Textauszug.
:::::

Kaufvertrag mit Preisanpassungsklauseln: Fair bleiben!
Die Preisentwicklung bei Rohstoffen, Energie und Löhnen treibt auch die Kosten für Landmaschinen. Hersteller und Händler sichern sich ab — oft in einer Grauzone.
Außergewöhnliche Zeiten fordern außergewöhnliche Maßnahmen.“ Diese oder ähnliche Aussagen fallen in letzter Zeit häufiger gegenüber Landwirten und Lohnunternehmern. Absender sind die Hersteller oder Händler von Landmaschinen, wenn es um die finale Zahlung einer neuen Landmaschine geht. Der Landwirt oder Lohnunternehmen fällt aus allen Wolken, denn jetzt soll plötzlich ein höherer Kaufpreis gelten und nicht die bisher im Kaufvertrag und bei der verbindlichen Bestellung vereinbarte Summe.

:::::

[Quelltexte formatierter Dokumente]
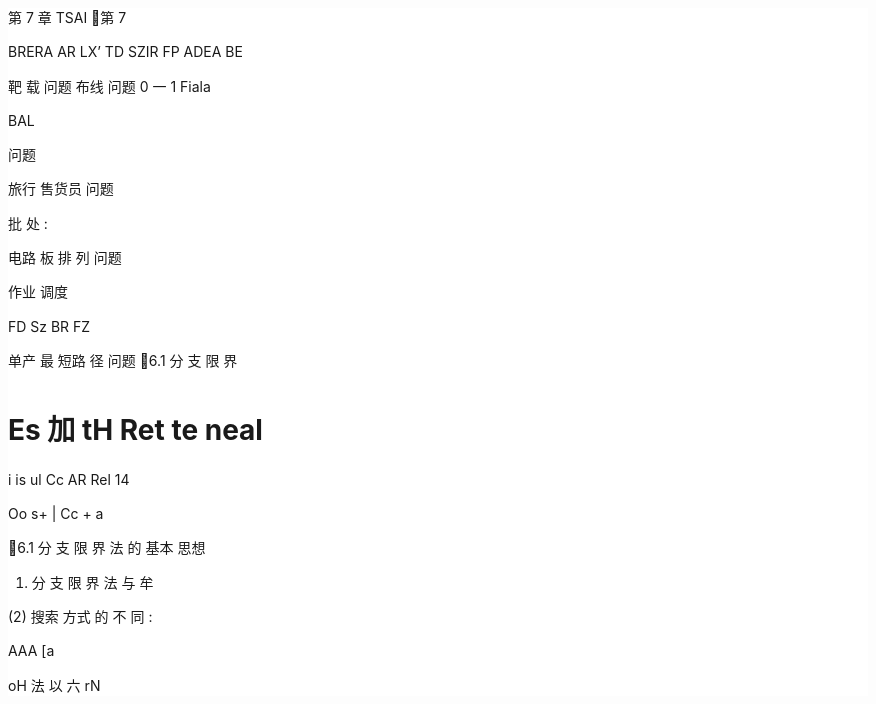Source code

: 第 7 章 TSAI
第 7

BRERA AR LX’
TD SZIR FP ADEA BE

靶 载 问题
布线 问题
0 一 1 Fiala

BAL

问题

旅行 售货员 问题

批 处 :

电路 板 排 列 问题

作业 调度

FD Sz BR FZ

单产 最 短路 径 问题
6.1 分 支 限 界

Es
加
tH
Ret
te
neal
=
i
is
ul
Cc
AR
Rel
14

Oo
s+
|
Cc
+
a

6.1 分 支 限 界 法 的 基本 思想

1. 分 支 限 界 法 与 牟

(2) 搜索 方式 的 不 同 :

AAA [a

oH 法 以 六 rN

:::::

Ziel der Aufgabe. Nenne alle Bereiche, deren Preisentwicklung laut dem Text über Preisanpassungsklauseln die Kosten für Landmaschinen steigen lässt.

Lösung der Aufgabe.
- Rohstoffe
- Energie
- Löhne